Your goal -
Write out everything in the United Online article from "United Online used" down to "million exceeded expectations.", word for word.

Text section -
The Woodland Hills Internet service provider still gets two-thirds of its revenue and most of its profit from providing Internet access — mostly through the dial-up connections it helped pioneer with its low-cost NetZero and Juno brands.

Tech experts have long said that the market for dial-up Internet access is dying, but its staying power surprises even United Online's chairman and chief executive, Mark R. Goldston.

"We have this cash-cow machine that has a much longer tail than anybody thought," said Goldston, 52, who previously ran Faberge USA Inc., Einstein/Noah Bagel Corp. and L.A. Gear.

But it's United Online's shift into new kinds of online services, similar to the transformation Time Warner Inc.'s AOL is going through, that has Wall Street impressed. The company's stock has soared 34% in the last year.

It's a race to grow revenue from online advertising and other Web business faster than the dial-up business collapses. No one is giddy over dial-up's future.

The business is expected to give way to broadband in five to eight years, so providers are using the cash from Internet access customers to fund ventures in growing markets.

America Online is tapping into parent company Time Warner's stable of content to shed its Internet access customers and become an advertising-based portal. Atlanta-based EarthLink Inc. is dumping money into wireless networks, broadband partnerships and its Helio cellphone service.

United Online used acquisitions to jump-start its strategic shift. It bought popular but stagnant Classmates.com, a social networking site, and United Airlines' MyPoints loyalty rewards program, then revitalized both to heights that few analysts had expected.

Wall Street took notice May 2 when the firm released first-quarter financial results. Its $13-million profit and revenue of $130 million exceeded expectations.

But what also caught investors' eyes were the ramp-up in Classmates.com and MyPoints and the forecast of better things to come. The websites picked up 265,000 customers who pay for added features such as the ability to find former classmates living nearby. The number dwarfed the 91,000 added in the previous three months.

For the quarter, 51% of United Online's paying subscribers came from Classmates.com and other non-Internet-access businesses — the first quarter during which more people paid the company for Web services than for Internet access. Revenue from content and media grew 64% to $44.2 million.

The stock jumped 10% that day. It has gained 23% this year, closing at $16.33 on Friday, and has outperformed its rivals by rising nearly 1,300% since United Online was formed in 2001 as the parent company in the acquisition of Juno.

Data provided -

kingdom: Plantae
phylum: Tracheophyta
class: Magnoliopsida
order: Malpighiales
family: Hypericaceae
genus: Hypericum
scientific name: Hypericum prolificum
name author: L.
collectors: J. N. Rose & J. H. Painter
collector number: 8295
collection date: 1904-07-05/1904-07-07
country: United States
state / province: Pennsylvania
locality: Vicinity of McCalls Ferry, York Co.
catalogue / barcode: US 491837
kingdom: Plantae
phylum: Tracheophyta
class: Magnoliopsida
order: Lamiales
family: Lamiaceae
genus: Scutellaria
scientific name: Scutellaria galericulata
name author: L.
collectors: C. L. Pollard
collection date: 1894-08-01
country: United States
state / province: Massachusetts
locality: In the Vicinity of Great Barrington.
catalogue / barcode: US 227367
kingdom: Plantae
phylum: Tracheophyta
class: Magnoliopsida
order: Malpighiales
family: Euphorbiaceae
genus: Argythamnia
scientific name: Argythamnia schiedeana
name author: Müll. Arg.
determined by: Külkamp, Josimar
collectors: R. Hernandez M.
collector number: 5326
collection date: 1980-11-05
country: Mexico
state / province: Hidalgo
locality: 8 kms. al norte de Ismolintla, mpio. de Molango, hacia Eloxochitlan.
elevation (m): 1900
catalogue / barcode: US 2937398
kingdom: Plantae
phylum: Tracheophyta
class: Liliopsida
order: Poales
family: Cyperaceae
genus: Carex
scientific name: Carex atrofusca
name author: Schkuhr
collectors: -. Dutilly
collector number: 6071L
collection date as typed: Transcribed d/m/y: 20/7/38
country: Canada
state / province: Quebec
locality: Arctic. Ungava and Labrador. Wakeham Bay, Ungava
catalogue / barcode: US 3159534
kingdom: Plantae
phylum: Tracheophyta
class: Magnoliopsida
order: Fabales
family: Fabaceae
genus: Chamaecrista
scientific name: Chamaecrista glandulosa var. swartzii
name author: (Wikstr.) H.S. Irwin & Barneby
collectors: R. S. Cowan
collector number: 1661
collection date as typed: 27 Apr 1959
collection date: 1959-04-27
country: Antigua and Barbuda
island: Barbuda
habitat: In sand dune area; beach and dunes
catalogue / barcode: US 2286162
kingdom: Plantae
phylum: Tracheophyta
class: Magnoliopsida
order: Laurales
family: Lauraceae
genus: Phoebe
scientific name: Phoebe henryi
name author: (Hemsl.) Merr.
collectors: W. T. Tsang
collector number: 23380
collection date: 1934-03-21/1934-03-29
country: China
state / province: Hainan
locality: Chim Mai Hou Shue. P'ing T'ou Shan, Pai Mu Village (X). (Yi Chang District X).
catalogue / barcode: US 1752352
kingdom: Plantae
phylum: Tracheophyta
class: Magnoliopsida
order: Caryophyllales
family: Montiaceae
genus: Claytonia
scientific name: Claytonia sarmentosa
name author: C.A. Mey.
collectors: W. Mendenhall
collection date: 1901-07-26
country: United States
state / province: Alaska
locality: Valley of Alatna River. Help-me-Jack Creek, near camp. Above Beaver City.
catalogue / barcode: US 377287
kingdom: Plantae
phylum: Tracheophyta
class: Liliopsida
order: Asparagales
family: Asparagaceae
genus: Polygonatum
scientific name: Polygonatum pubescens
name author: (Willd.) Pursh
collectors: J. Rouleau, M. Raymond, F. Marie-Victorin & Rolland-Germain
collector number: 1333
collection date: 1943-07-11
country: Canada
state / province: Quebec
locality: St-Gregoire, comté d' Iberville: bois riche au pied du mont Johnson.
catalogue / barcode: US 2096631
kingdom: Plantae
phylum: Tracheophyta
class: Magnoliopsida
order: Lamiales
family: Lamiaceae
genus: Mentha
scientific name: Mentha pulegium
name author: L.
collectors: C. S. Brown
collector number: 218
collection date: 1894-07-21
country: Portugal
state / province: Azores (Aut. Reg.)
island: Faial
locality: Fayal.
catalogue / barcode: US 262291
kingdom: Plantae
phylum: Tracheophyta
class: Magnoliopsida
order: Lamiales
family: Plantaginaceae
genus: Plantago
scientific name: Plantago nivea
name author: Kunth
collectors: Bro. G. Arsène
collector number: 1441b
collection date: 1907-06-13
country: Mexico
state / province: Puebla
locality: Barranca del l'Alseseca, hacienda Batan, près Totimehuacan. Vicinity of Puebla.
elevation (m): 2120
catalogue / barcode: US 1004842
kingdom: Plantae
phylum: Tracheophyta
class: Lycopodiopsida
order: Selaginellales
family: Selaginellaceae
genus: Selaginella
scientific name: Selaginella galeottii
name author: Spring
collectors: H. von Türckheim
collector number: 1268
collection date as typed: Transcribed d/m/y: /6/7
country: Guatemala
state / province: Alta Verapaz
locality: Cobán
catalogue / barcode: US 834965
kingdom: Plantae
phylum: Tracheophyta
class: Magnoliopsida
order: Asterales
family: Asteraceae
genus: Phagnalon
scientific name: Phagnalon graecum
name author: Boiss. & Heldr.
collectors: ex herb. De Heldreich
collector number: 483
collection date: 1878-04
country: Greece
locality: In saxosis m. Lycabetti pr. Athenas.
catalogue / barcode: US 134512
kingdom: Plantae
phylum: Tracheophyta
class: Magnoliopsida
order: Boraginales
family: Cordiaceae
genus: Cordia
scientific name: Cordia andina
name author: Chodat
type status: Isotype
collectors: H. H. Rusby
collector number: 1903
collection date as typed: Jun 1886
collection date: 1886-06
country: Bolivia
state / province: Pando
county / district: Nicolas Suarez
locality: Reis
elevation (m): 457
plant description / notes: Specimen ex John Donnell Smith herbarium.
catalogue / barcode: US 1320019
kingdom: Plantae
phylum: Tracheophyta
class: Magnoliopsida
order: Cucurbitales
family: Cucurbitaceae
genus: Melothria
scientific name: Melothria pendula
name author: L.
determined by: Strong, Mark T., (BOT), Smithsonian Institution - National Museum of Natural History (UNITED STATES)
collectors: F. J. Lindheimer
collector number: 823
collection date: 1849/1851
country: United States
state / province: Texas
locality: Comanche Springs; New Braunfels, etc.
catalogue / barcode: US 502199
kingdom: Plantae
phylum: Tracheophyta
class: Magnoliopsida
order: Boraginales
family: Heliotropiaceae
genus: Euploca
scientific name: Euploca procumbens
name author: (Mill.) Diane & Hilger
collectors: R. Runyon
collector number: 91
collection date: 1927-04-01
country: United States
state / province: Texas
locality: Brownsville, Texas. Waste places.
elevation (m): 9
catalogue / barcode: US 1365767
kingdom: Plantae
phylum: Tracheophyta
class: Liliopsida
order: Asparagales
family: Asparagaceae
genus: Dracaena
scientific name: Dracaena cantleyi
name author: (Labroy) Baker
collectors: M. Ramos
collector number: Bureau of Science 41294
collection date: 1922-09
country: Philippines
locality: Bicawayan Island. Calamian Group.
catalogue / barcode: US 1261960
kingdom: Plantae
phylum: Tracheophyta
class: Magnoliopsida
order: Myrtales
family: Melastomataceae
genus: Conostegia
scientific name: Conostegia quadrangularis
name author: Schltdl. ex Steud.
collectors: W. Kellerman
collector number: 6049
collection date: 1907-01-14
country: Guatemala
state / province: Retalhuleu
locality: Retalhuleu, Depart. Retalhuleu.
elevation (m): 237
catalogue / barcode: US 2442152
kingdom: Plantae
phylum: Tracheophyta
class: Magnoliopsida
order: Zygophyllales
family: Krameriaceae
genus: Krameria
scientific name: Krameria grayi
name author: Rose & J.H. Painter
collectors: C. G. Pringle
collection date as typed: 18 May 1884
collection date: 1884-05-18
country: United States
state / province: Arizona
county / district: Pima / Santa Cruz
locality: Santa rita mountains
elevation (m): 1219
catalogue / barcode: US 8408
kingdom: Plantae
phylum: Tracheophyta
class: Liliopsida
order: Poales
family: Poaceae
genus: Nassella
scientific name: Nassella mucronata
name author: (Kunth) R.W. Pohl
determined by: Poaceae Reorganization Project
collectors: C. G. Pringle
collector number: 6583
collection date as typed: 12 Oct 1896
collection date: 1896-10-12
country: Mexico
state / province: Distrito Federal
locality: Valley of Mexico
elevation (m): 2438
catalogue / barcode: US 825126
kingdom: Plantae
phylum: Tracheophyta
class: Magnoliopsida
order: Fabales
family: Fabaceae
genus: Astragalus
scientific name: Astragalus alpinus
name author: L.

Final answer -
United Online used acquisitions to jump-start its strategic shift. It bought popular but stagnant Classmates.com, a social networking site, and United Airlines' MyPoints loyalty rewards program, then revitalized both to heights that few analysts had expected.

Wall Street took notice May 2 when the firm released first-quarter financial results. Its $13-million profit and revenue of $130 million exceeded expectations.